What this task involves:
Could you return all of the entries below exactly, minus the pictures?

(Source information begins)

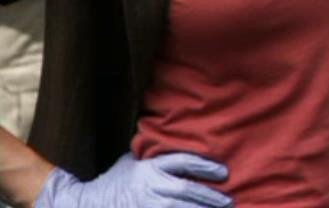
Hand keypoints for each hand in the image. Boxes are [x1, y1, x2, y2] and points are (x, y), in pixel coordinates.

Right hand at [35, 152, 231, 207]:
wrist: (85, 205)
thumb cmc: (112, 183)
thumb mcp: (130, 163)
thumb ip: (151, 156)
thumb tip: (169, 141)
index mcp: (149, 169)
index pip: (183, 162)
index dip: (205, 166)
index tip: (224, 173)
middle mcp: (149, 187)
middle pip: (186, 190)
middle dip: (210, 197)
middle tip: (229, 201)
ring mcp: (146, 205)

(Source information ends)

Your solution:
Hand keypoints for each hand in the image. Boxes are [x1, y1, x2, y2] and points are (x, y), in pixel coordinates.

Right hand at [35, 152, 231, 207]:
wrist: (85, 205)
thumb cmc: (112, 183)
thumb mcp: (130, 163)
thumb ip: (151, 156)
thumb tip: (169, 141)
index mcp: (149, 169)
index pip: (183, 162)
index dip: (205, 166)
index tip: (224, 173)
middle mcp: (149, 187)
middle pip: (186, 190)
middle dip: (210, 197)
middle tip: (229, 201)
ring mcp: (146, 205)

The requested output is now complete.